The long-range disordered random network structure of the amorphous silicon structure strongly scatters the carriers, making it unable to gather the carriers efficiently. In general, the p-n structure of monocrystalline silicon solar cells is not used to increase the conversion efficiency and stability of amorphous silicon solar cells. This is so because amorphous silicon with light doping has a tiny Fermi level shift. The energy band bending will be lessened and the battery's open circuit voltage will change if both sides are mildly doped or if one side is weakly doped and the other side is strongly doped. Limitation; Due to the large density of defect states and short minority carrier lifetime in the severely doped amorphous silicon material, the cell performance will be poor if the p+-n+ junction is created directly using heavily doped p+ and n+ materials. In order to create a p-i-n structure, an undoped amorphous silicon layer (i-layer) is typically placed between two strongly doped layers.

In contrast to crystalline silicon solar cells, where carriers migrate primarily due to diffusion, photogenerated carriers are primarily generated in the undoped i-layer in amorphous silicon solar cells. The battery's electric field is mostly what drives the small's drift movement. When an amorphous silicon battery uses a pin structure, it can operate in the presence of light, but because of the effect of light-induced deterioration, the battery's performance is unstable and its conversion efficiency gradually decreases over time. As a result, the battery's structure and manufacturing process need to be further optimized.

The transparent conductive film, window layer characteristics (such as optical band gap width, conductivity, and doping concentration), window layer activation energy, and window layer light transmittance are the main variables affecting the conversion efficiency and stability of amorphous silicon cells. Overrate), the energy gap matching and interface state (density of the interface defect state), the thickness of each layer (particularly the thickness of the I layer), and the design of the solar cell, among other factors. Amorphous silicon thin-film cells typically consist of heterojunctions that have been integrated, stacked, or otherwise built.

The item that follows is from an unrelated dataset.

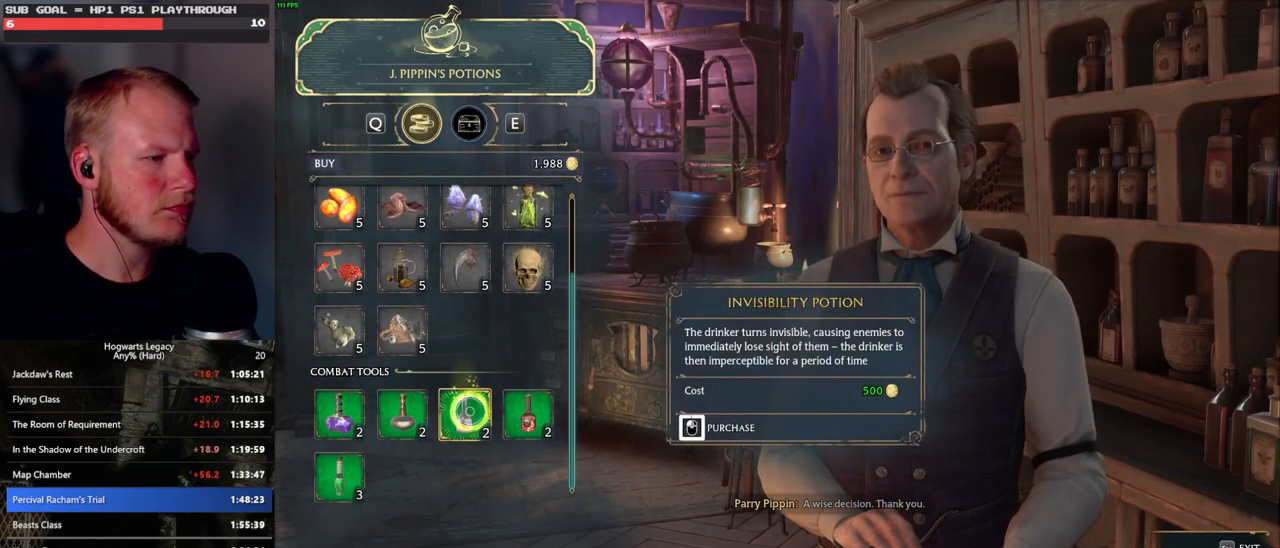
{"keys": [], "mouse": [], "events": [[317, "mouse_left", "up"]]}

Amorphous silicon cells are produced using a straightforward technique that uses little energy and little heat, and its market share is growing every year. Amorphous silicon thin-film technology is currently used by more than half of thin-film solar cell businesses, and it is anticipated that within a few years, amorphous silicon thin-film will occupy a significant share in future thin-film solar cells. The two main issues with existing amorphous silicon thin-film cells, however, are low photoelectric conversion efficiency and light-induced deterioration. People must intensify their exploration of novel device structures, novel materials, novel processes, and novel technologies in order to increase efficiency and stability.

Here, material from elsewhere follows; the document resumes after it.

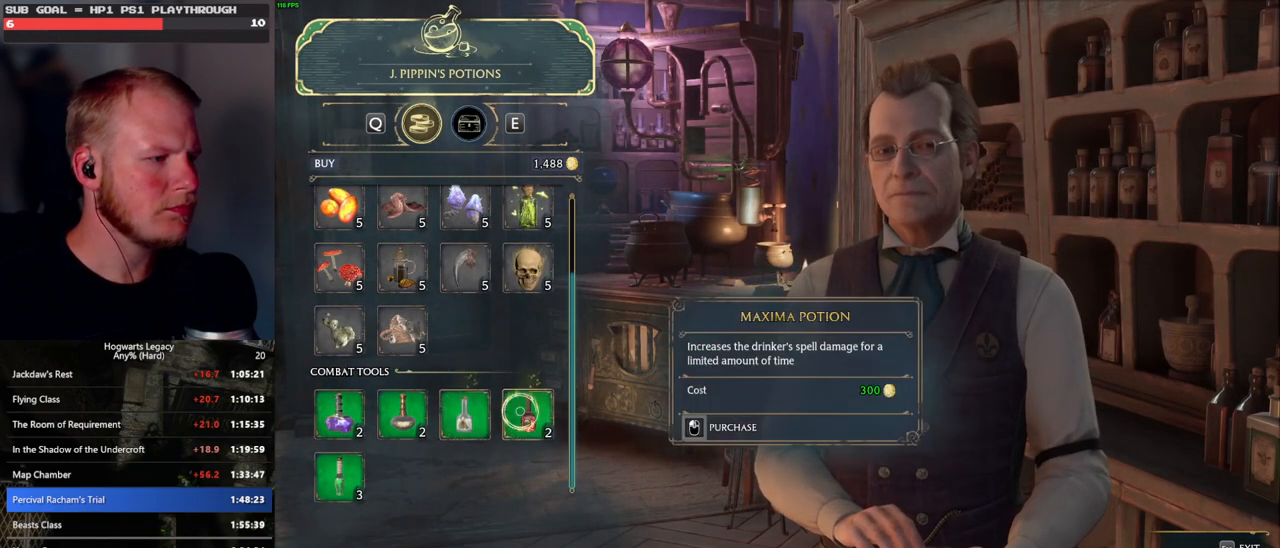
{"keys": [], "mouse": ["left"], "events": [[67, "mouse_left", "down"]]}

For instance, stacked and integrated battery structures are used; in the area of transparent conductive films, a transparent conductive film that not only has low resistivity but also has the ability to block ion pollution, increase incident light absorption, and have anti-radiation properties is used to replace the current ITO, ZnO, ZnO#Al, and other conductive films; in the area of window layer materials, investigate new window layer materials with wide optical band gap and low resistance materials, such as amorphous silicon carbon, amorphous silicon oxygen, microcrystalline silicon, microcrystalline silicon carbon, etc.; The amorphous silicon film preparation techniques of RF-PECVD, ultra-high vacuum PECVD, very high frequency (VHF) PECVD, and microwave PECVD can be enhanced to increase the carrier transport capability, electron density, and photon life of the film. Performance, stability, etc.; with regard to interface treatment, buffer layer insertion and hydrogen passivation technology can be utilized to lower interface recombination loss and enhance battery short-circuit current and open-circuit voltage. Although the main barriers to the large-scale industrial production of amorphous silicon thin film solar cells are their poor efficiency and unstable performance, numerous solutions to improve amorphous silicon thin film cells are yet conceivable. There will be widespread use of thin-film solar cells.